(Records from a data collection)
⟨
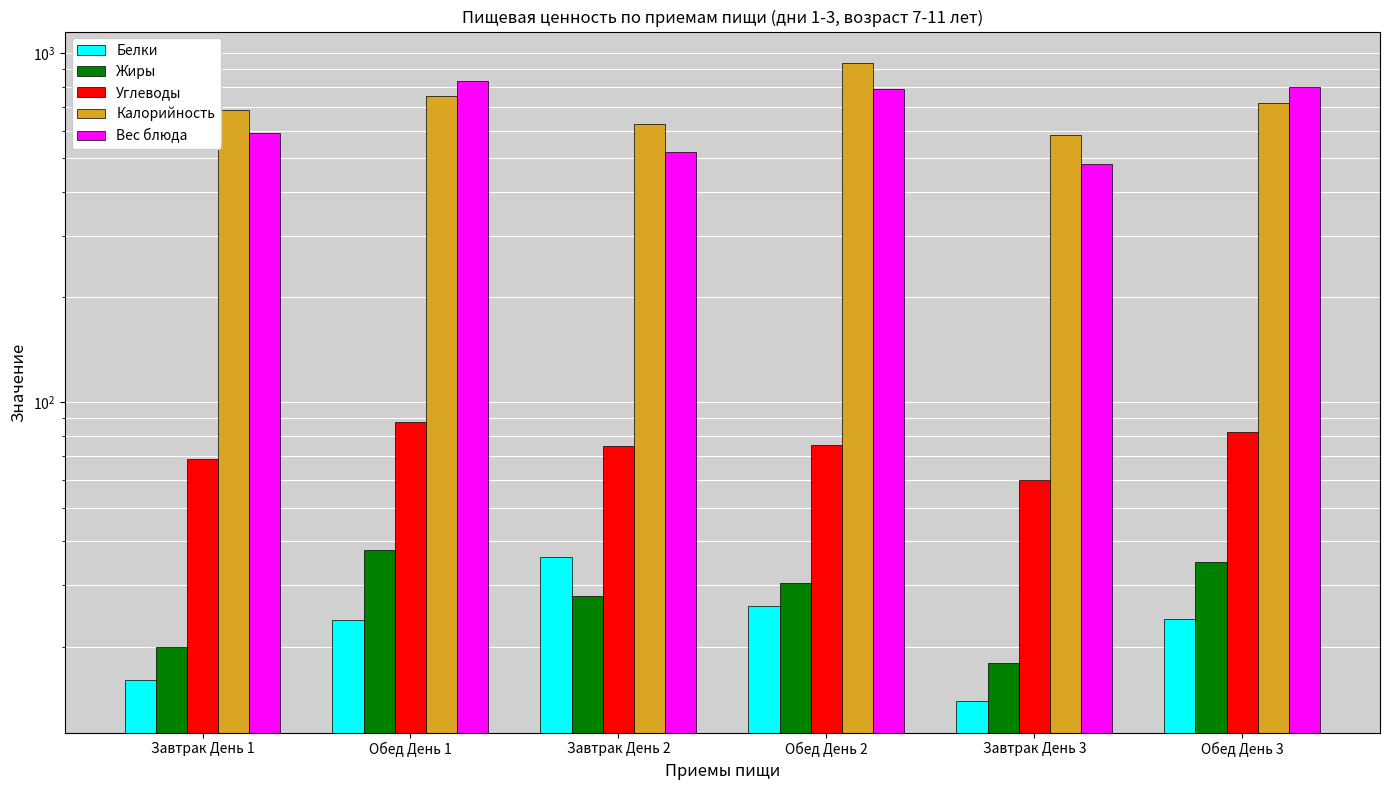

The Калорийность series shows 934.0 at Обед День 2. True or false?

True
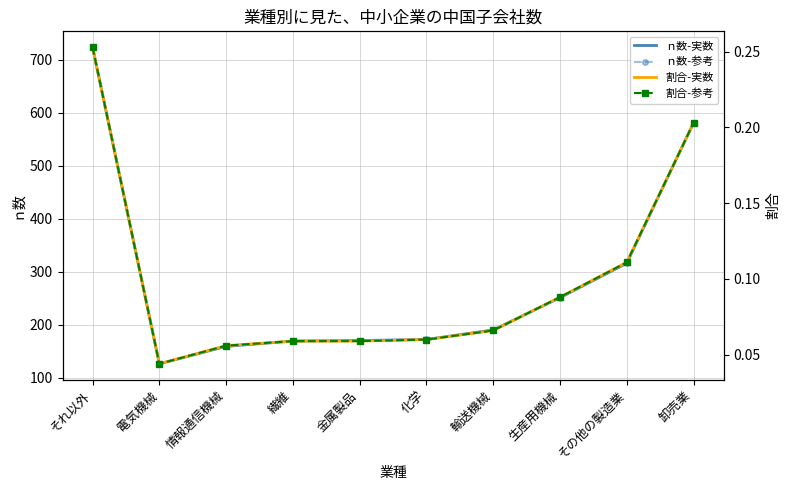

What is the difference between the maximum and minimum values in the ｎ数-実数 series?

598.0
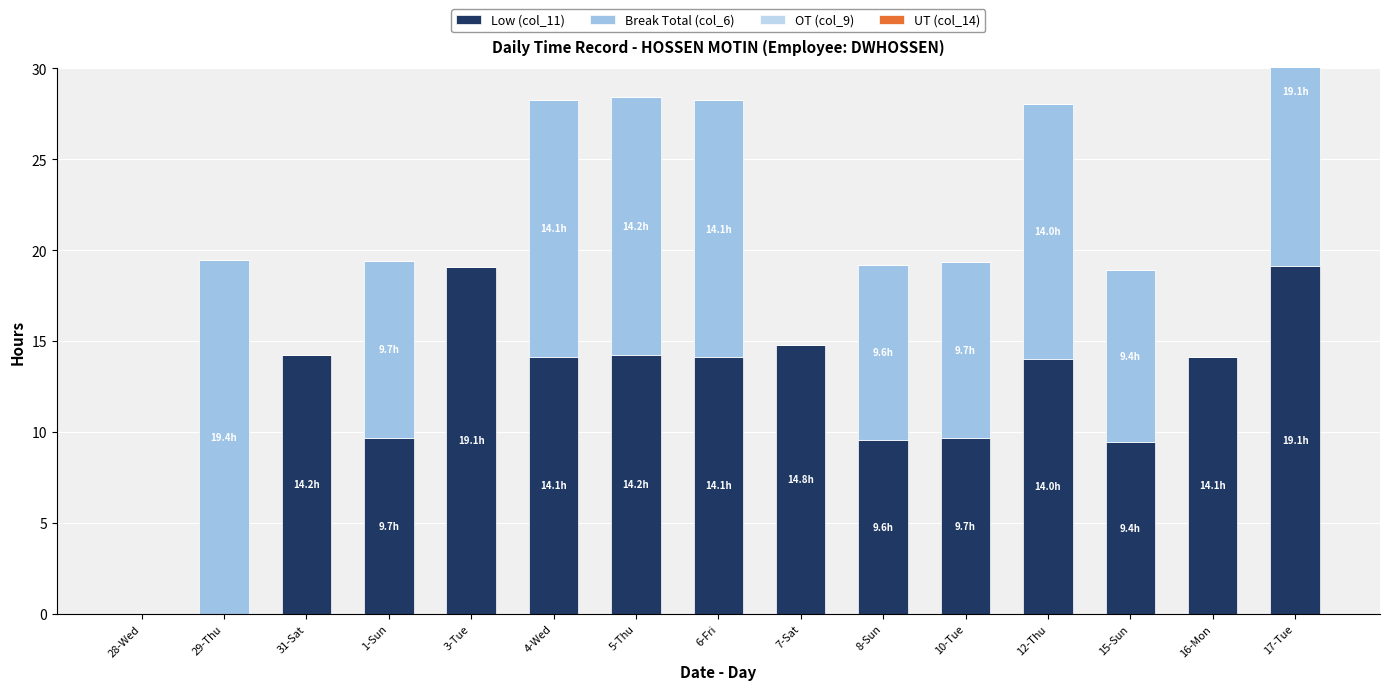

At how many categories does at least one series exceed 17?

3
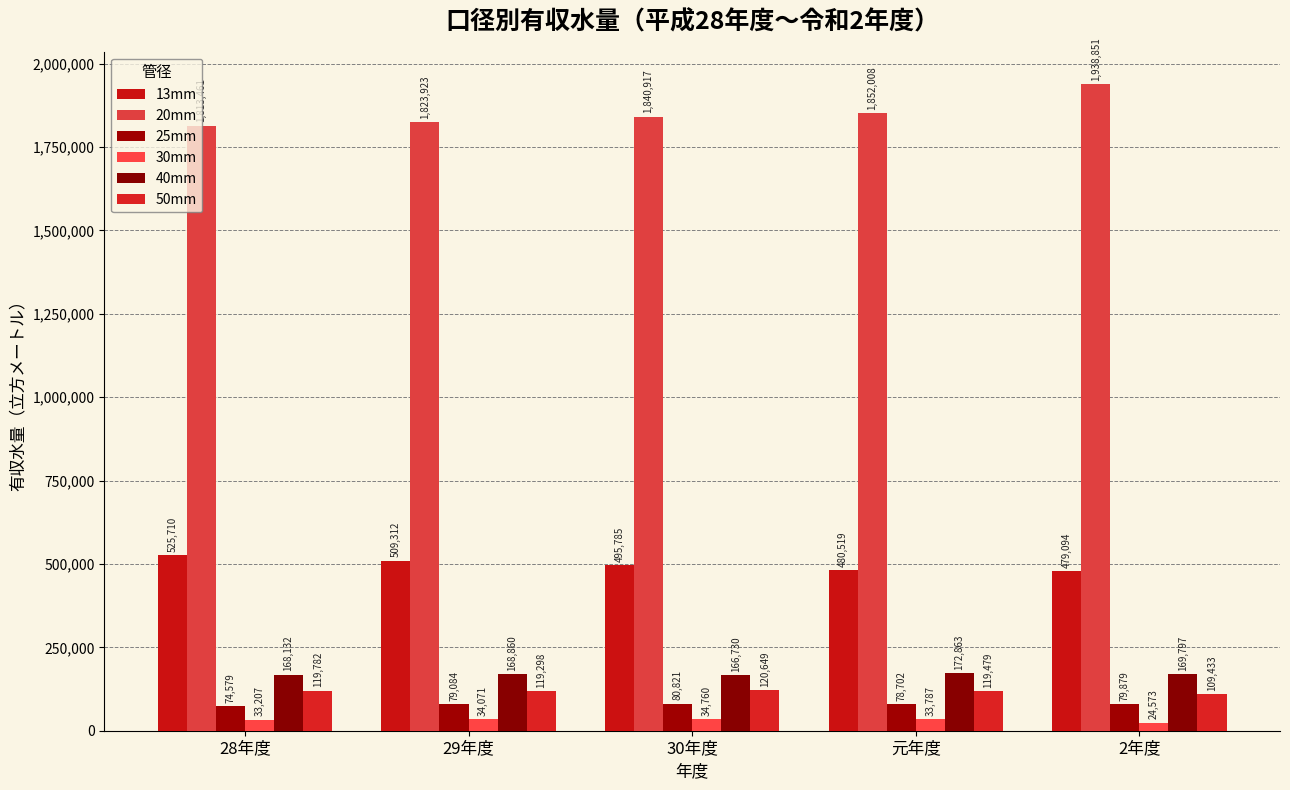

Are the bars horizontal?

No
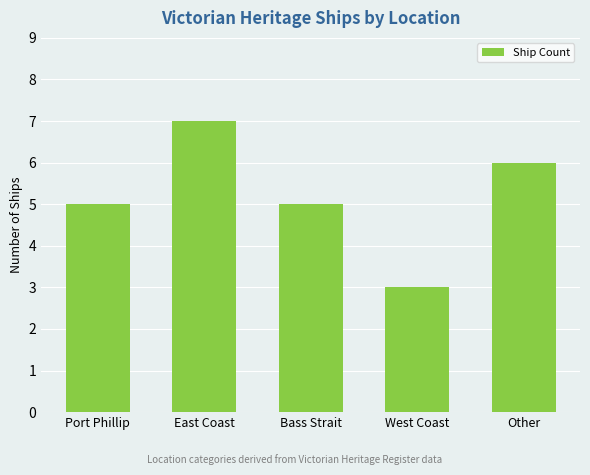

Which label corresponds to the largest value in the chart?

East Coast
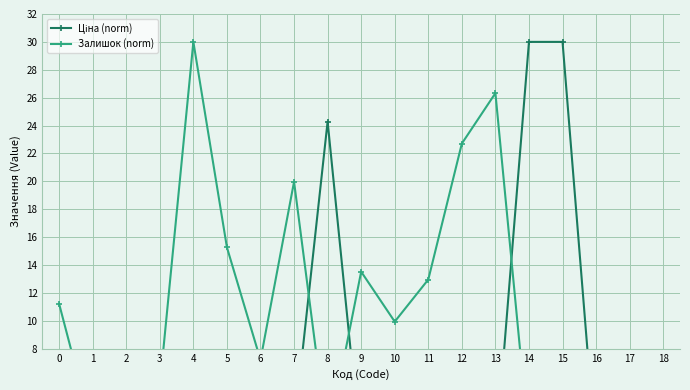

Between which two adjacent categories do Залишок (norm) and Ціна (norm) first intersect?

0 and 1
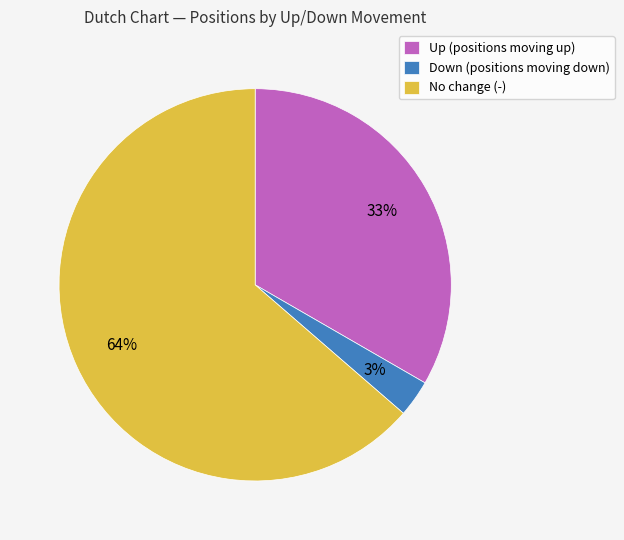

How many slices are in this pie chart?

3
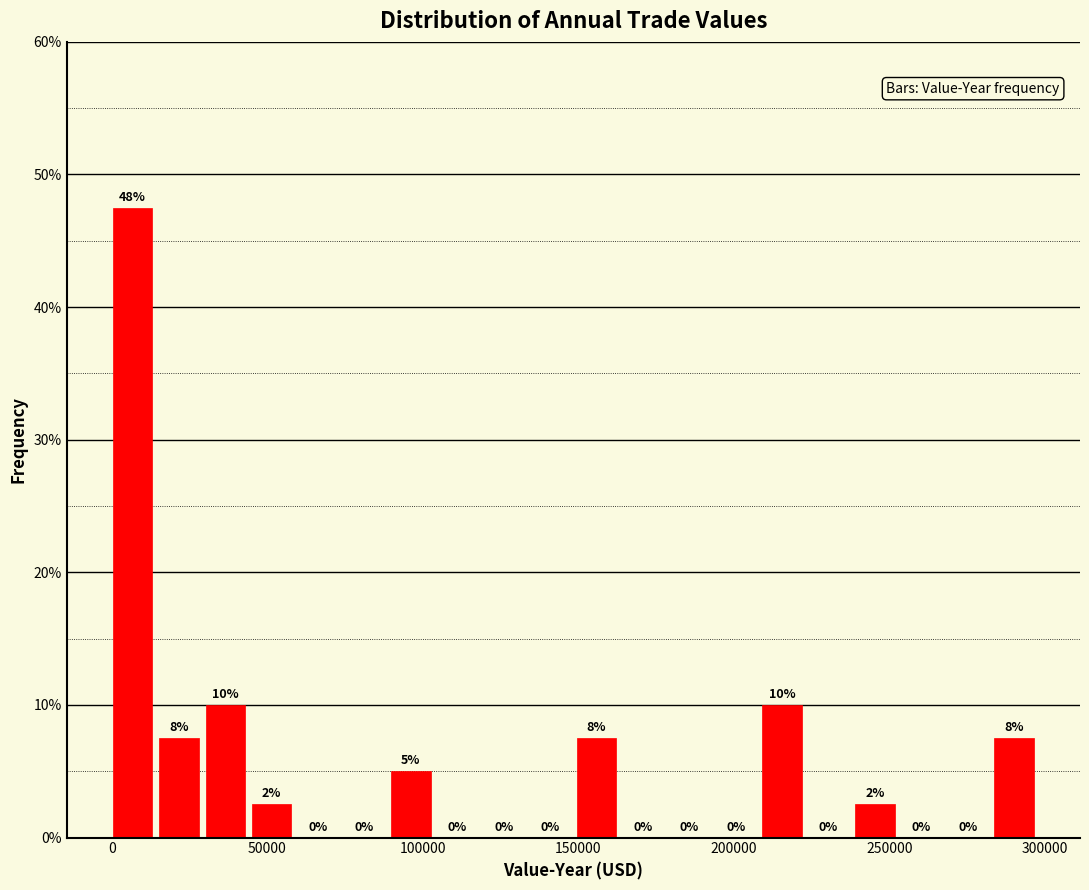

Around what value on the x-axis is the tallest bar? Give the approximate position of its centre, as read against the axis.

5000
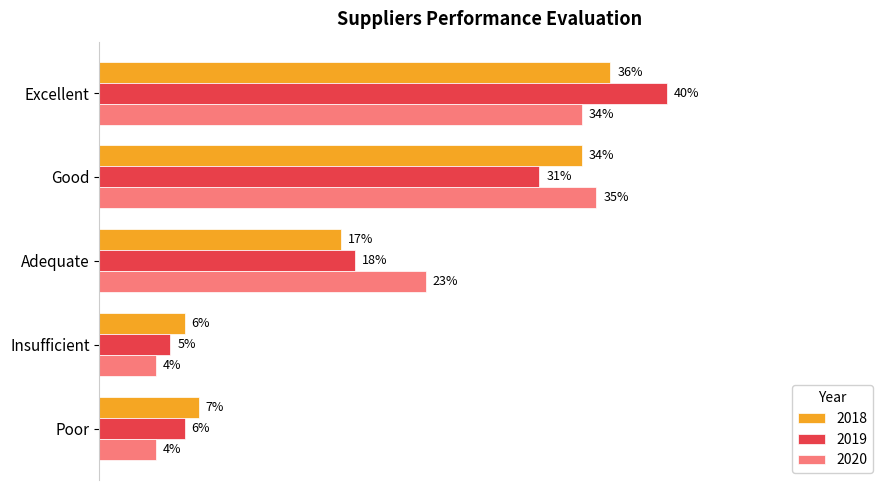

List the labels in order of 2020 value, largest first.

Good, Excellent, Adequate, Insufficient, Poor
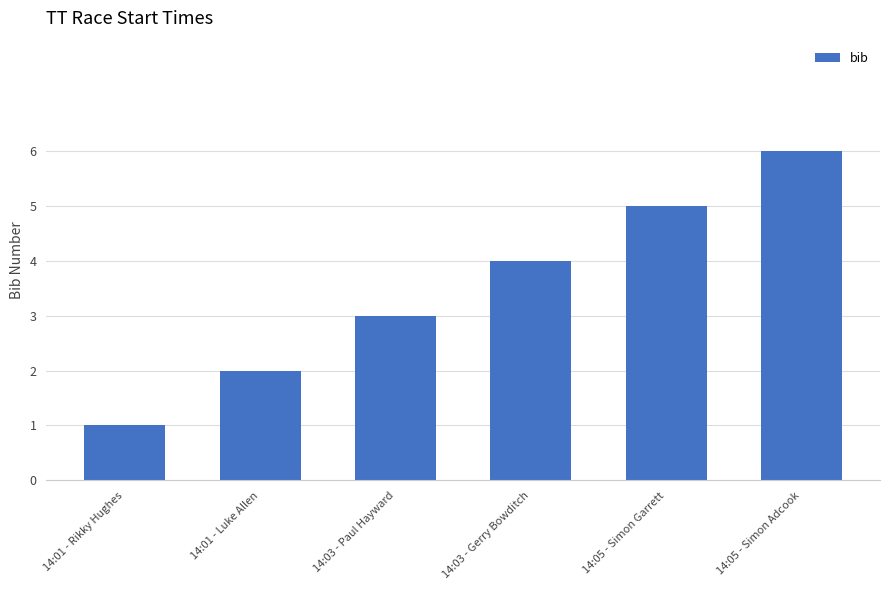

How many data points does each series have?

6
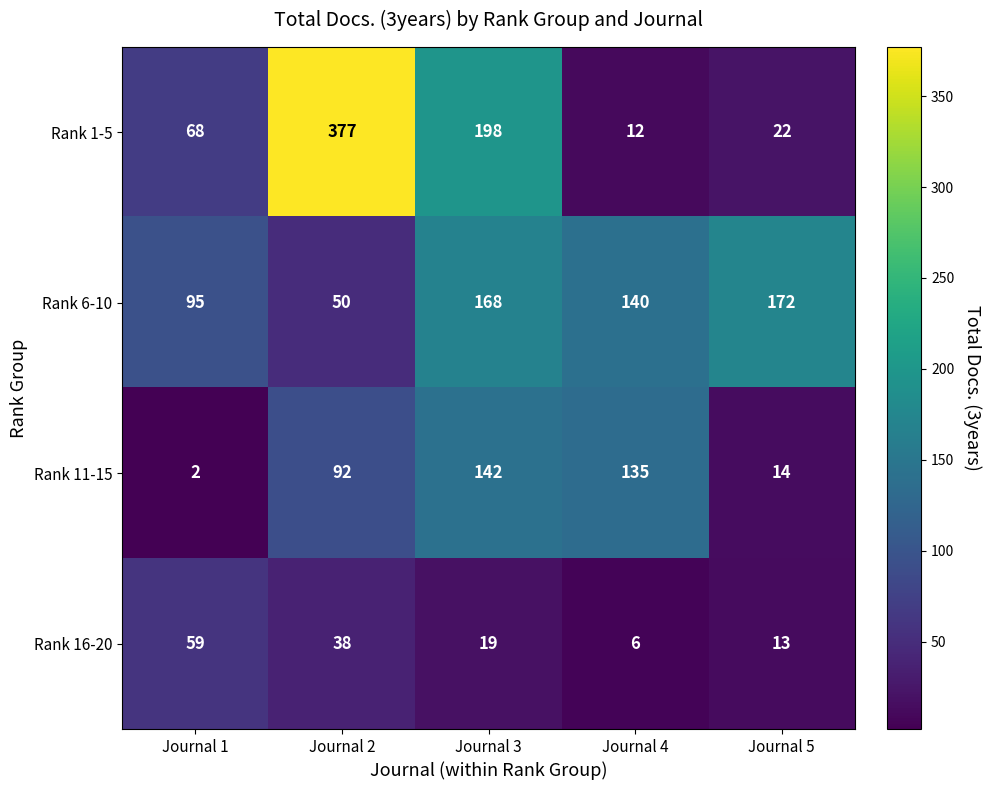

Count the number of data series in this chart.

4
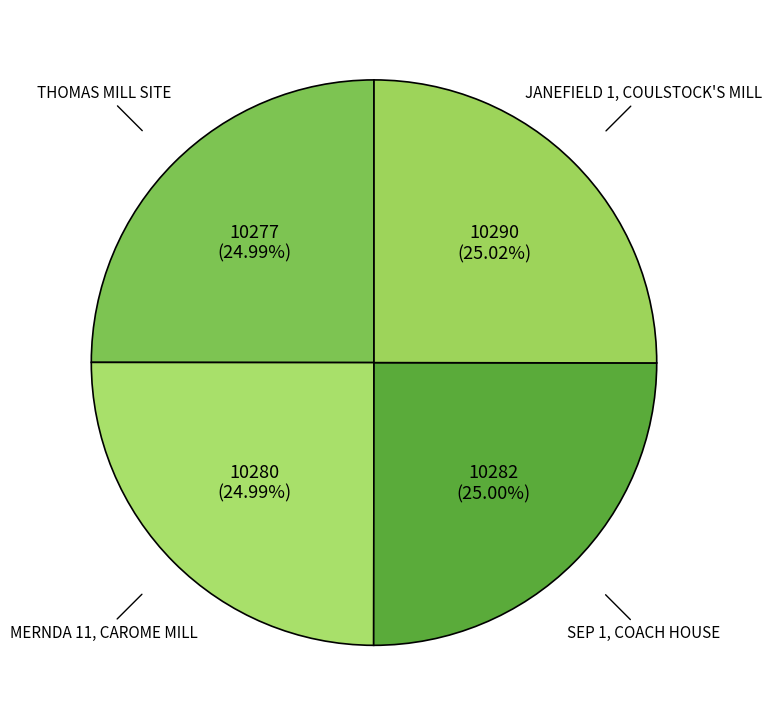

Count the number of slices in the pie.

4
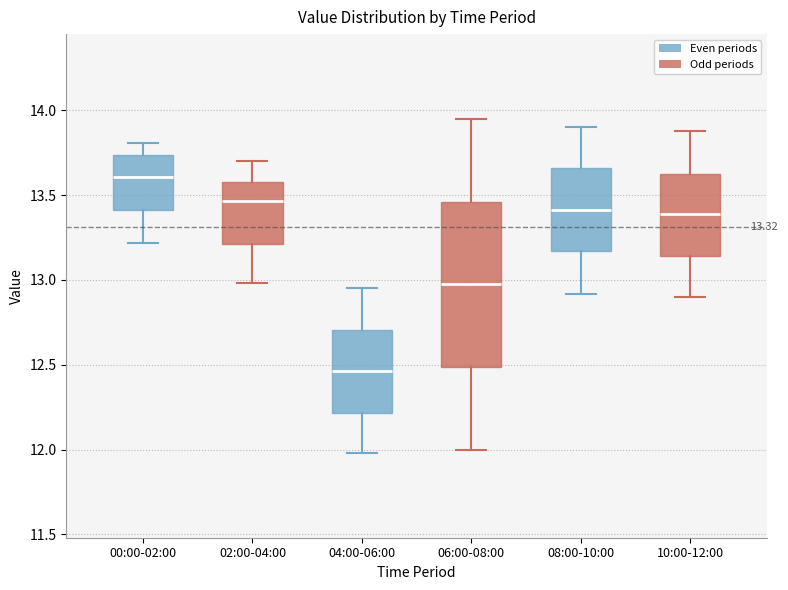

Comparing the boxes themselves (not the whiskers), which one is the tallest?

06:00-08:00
⟩
What is required> Can you format the material from the line with "Are the bars horizontal?" up to and including the line with "06:00-08:00" as a Markdown table with the columns Row and Line? Number each row, skip blank lines, and leave out the pictures.

Expected answer>
| Row | Line |
|---|---|
| 1 | Are the bars horizontal? |
| 2 | No |
| 3 | Which label corresponds to the largest value in the chart? |
| 4 | East Coast |
| 5 | Between which two adjacent categories do Залишок (norm) and Ціна (norm) first intersect? |
| 6 | 0 and 1 |
| 7 | How many slices are in this pie chart? |
| 8 | 3 |
| 9 | Around what value on the x-axis is the tallest bar? Give the approximate position of its centre, as read against the axis. |
| 10 | 5000 |
| 11 | List the labels in order of 2020 value, largest first. |
| 12 | Good, Excellent, Adequate, Insufficient, Poor |
| 13 | How many data points does each series have? |
| 14 | 6 |
| 15 | Count the number of data series in this chart. |
| 16 | 4 |
| 17 | Count the number of slices in the pie. |
| 18 | 4 |
| 19 | Comparing the boxes themselves (not the whiskers), which one is the tallest? |
| 20 | 06:00-08:00 |